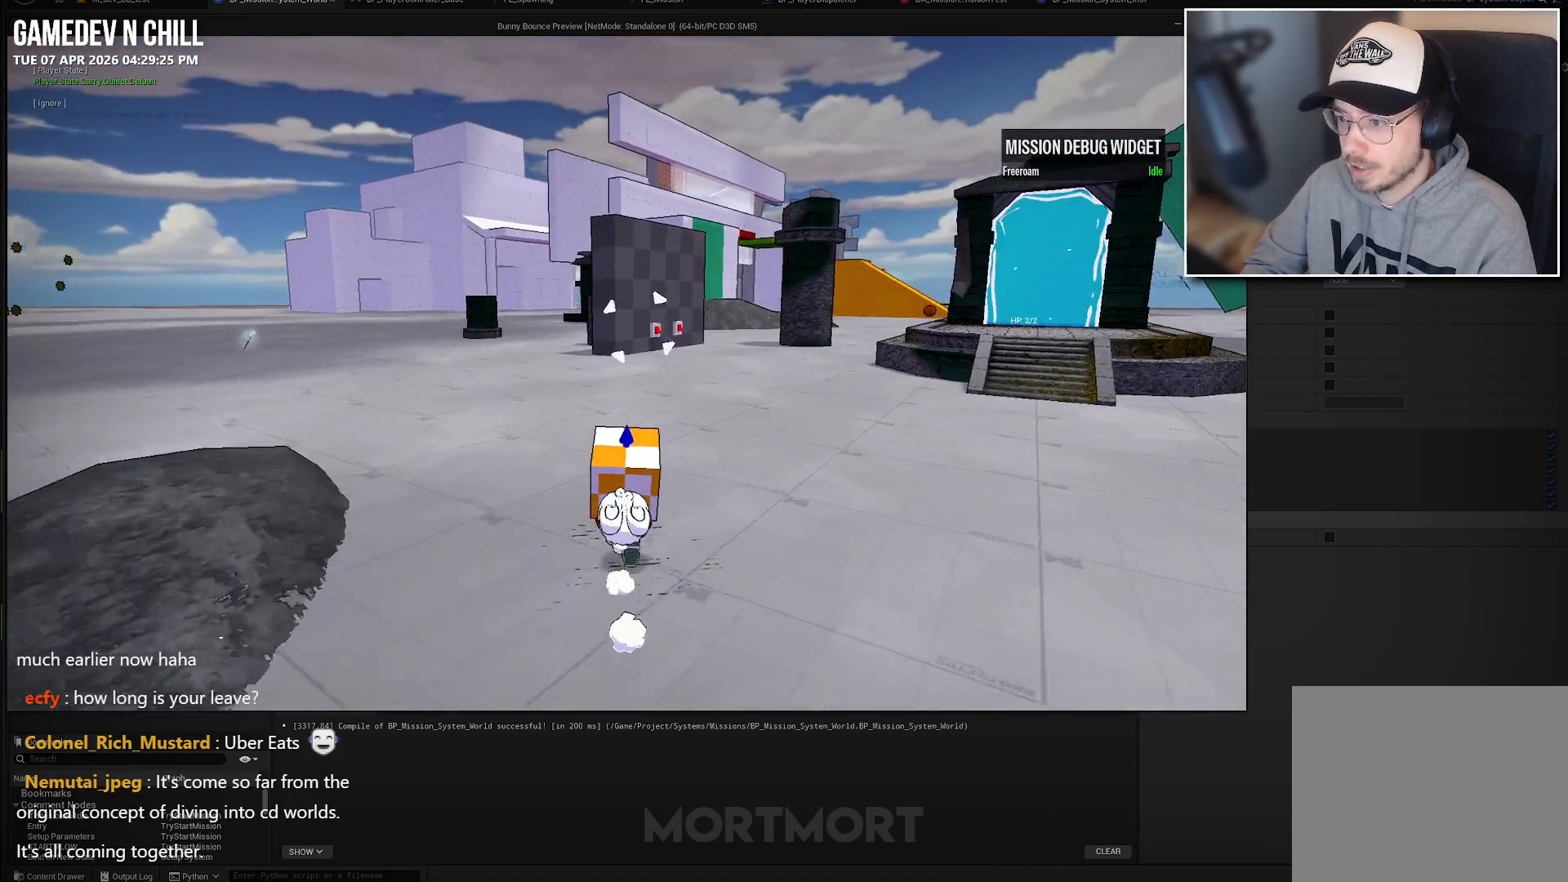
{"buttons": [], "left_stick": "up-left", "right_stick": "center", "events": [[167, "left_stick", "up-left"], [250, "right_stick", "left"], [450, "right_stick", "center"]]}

--

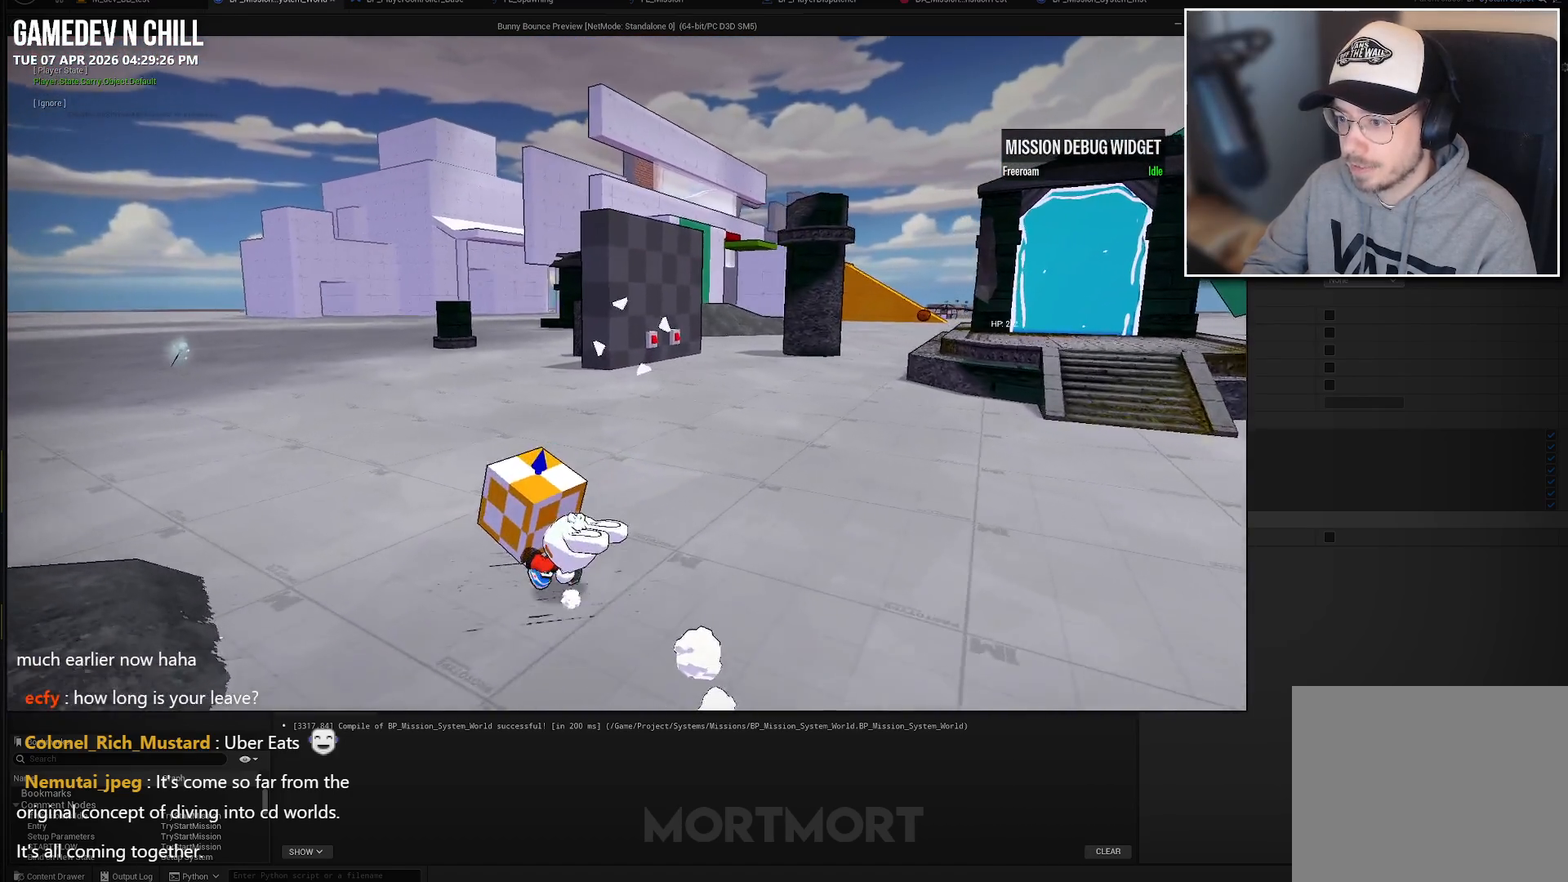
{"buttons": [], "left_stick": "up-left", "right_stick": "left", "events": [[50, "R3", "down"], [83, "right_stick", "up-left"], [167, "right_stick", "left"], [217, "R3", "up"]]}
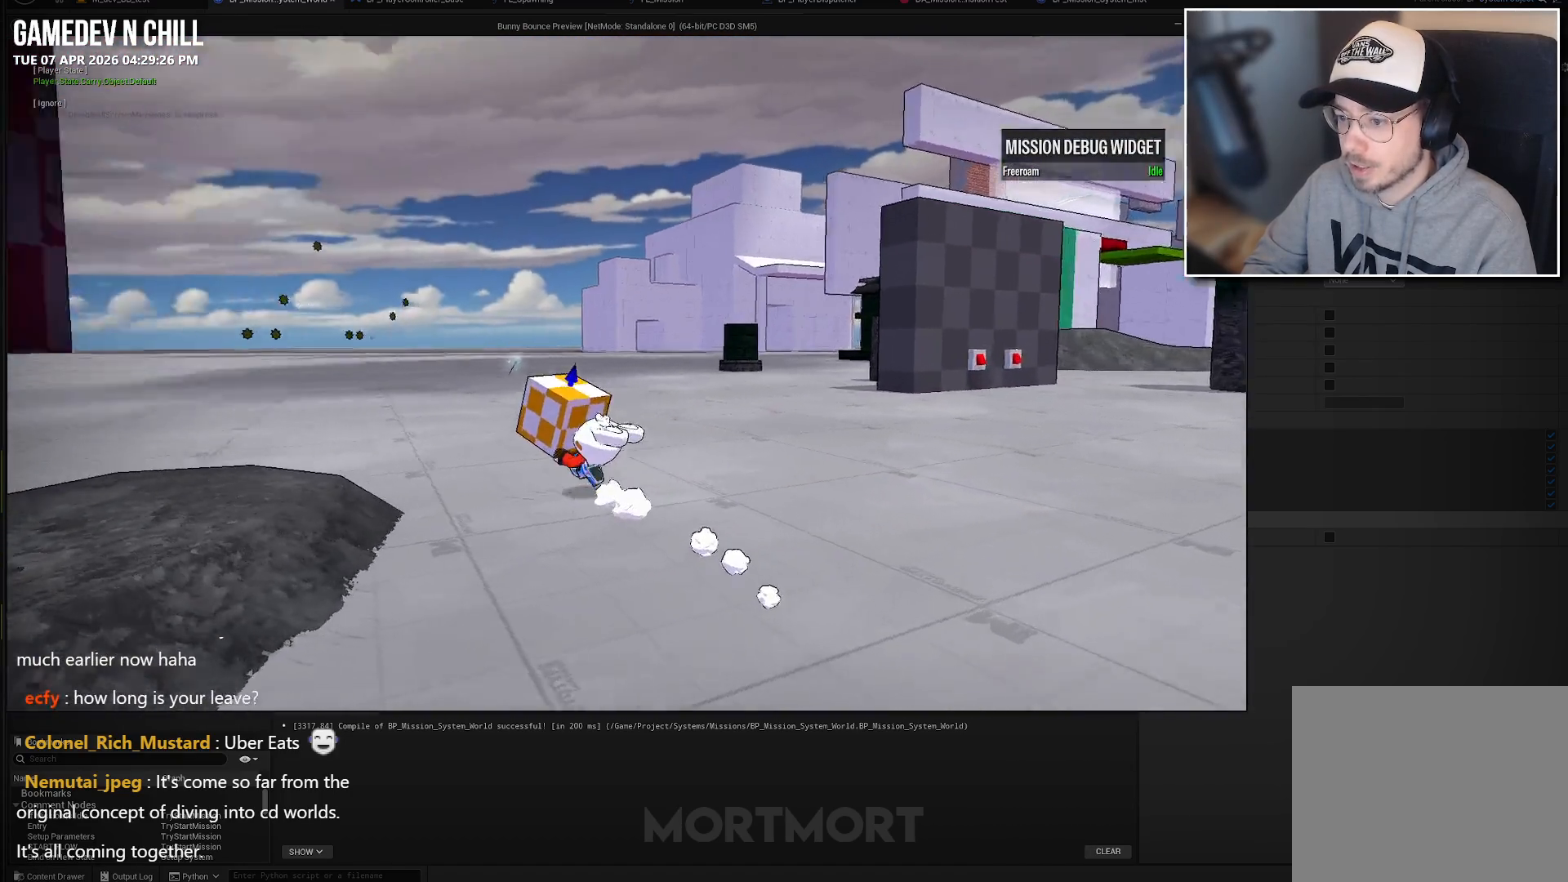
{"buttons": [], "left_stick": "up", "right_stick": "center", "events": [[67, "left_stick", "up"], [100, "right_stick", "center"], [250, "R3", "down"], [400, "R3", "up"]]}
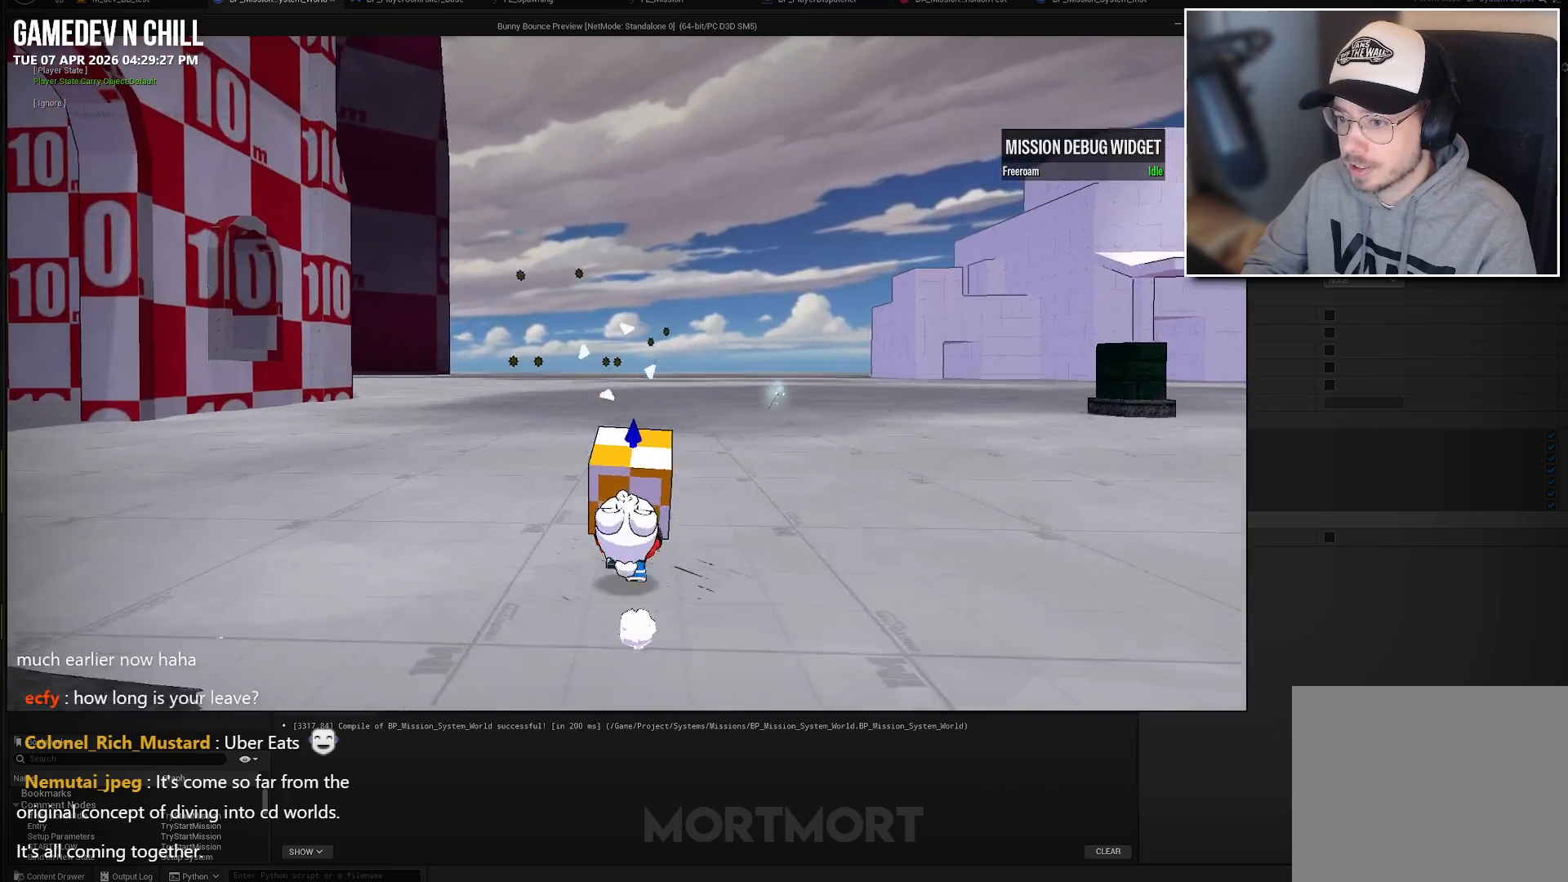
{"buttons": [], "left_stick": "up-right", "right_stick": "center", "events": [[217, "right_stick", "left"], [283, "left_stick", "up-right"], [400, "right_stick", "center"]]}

* [About this exercise]:
Scan the entries above for the word "down", then copy every line in which it occurs.

* [Final answer]:
{"buttons": [], "left_stick": "up-left", "right_stick": "left", "events": [[50, "R3", "down"], [83, "right_stick", "up-left"], [167, "right_stick", "left"], [217, "R3", "up"]]}
{"buttons": [], "left_stick": "up", "right_stick": "center", "events": [[67, "left_stick", "up"], [100, "right_stick", "center"], [250, "R3", "down"], [400, "R3", "up"]]}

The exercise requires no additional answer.